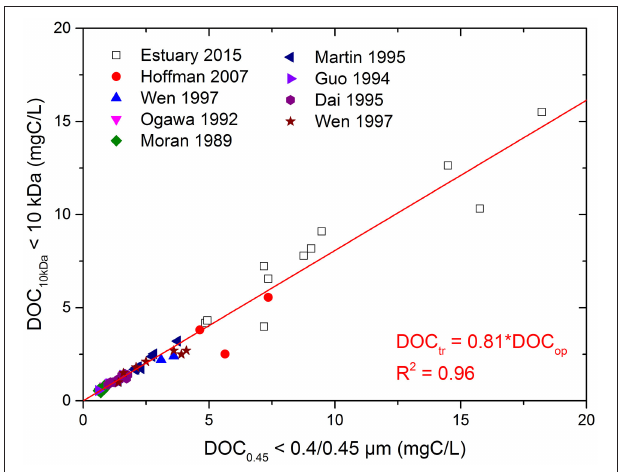
FIGURE 4 | Relationships between DOC 10kDa and DOC 0.45 for < 10 kDa DOC and 0.4/0.45 µ m DOC of samples from this study and literature.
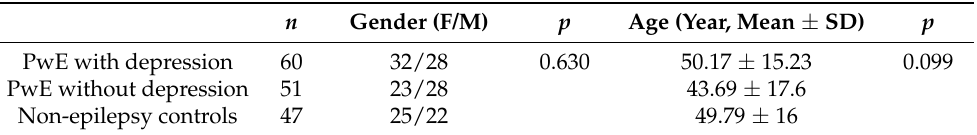
Table 1. Comparisons of the demographic characteristics among PwE with depression, PwE without depression and non-epilepsy controls.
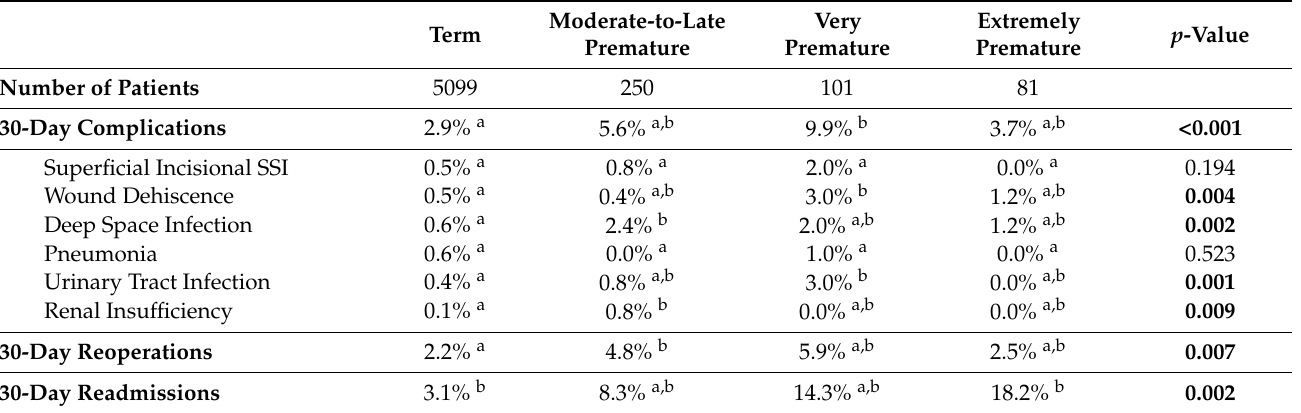
Table 6. Postoperative outcomes across Term ( ≥ 37 weeks), and moderate-to-late prematurity (32 ≤ x < 37 weeks), very premature (28 ≤ x < 32 weeks), and extremely premature (<28 weeks). Dif- ference in superscript letters indicates inter-group differences ( p < 0.05). Bold values are statistically significant ( p <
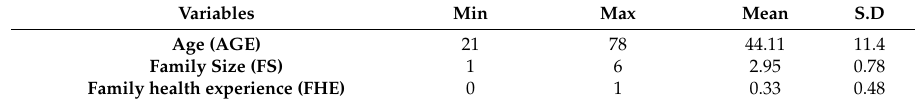
Table 1. Descriptive statistics for the observed exogenous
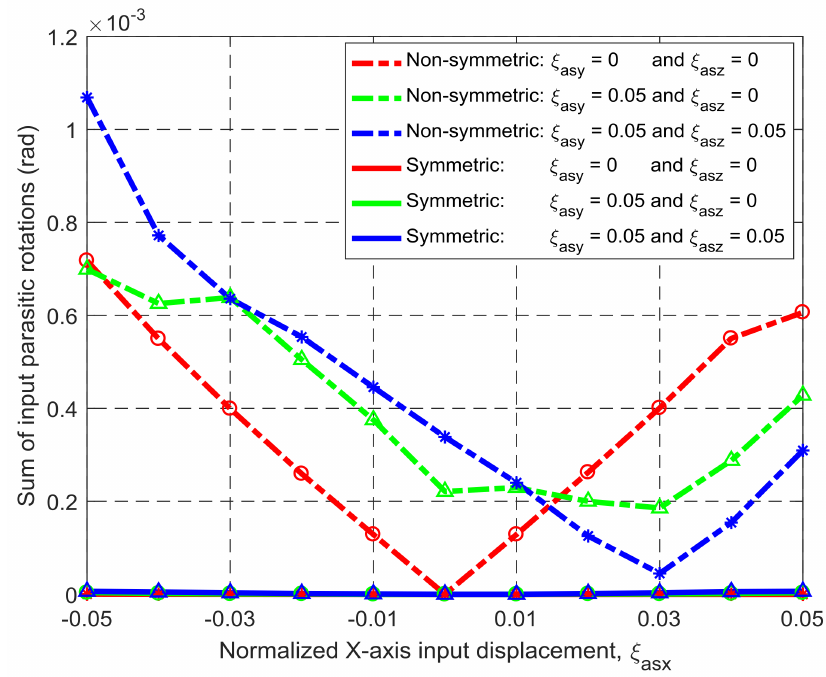
Figure 10. Comparison of input parasitic rotations between the symmetric and non-symmetric XYZ CPMs shown in Figure 3a,h (Symbols, ‘*’, ‘ (cid:52) ’ and ‘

◇ ◇ ◇

▸ Aim of the exercise: Leave the pictures out. Repeat every entry above exactly.

▸ Exercise output:
FIGURE 4 | Relationships between DOC 10kDa and DOC 0.45 for < 10 kDa DOC and 0.4/0.45 µ m DOC of samples from this study and literature.
Table 1. Comparisons of the demographic characteristics among PwE with depression, PwE without depression and non-epilepsy controls.
Table 6. Postoperative outcomes across Term ( ≥ 37 weeks), and moderate-to-late prematurity (32 ≤ x < 37 weeks), very premature (28 ≤ x < 32 weeks), and extremely premature (<28 weeks). Dif- ference in superscript letters indicates inter-group differences ( p < 0.05). Bold values are statistically significant ( p <
Table 1. Descriptive statistics for the observed exogenous
Figure 10. Comparison of input parasitic rotations between the symmetric and non-symmetric XYZ CPMs shown in Figure 3a,h (Symbols, ‘*’, ‘ (cid:52) ’ and ‘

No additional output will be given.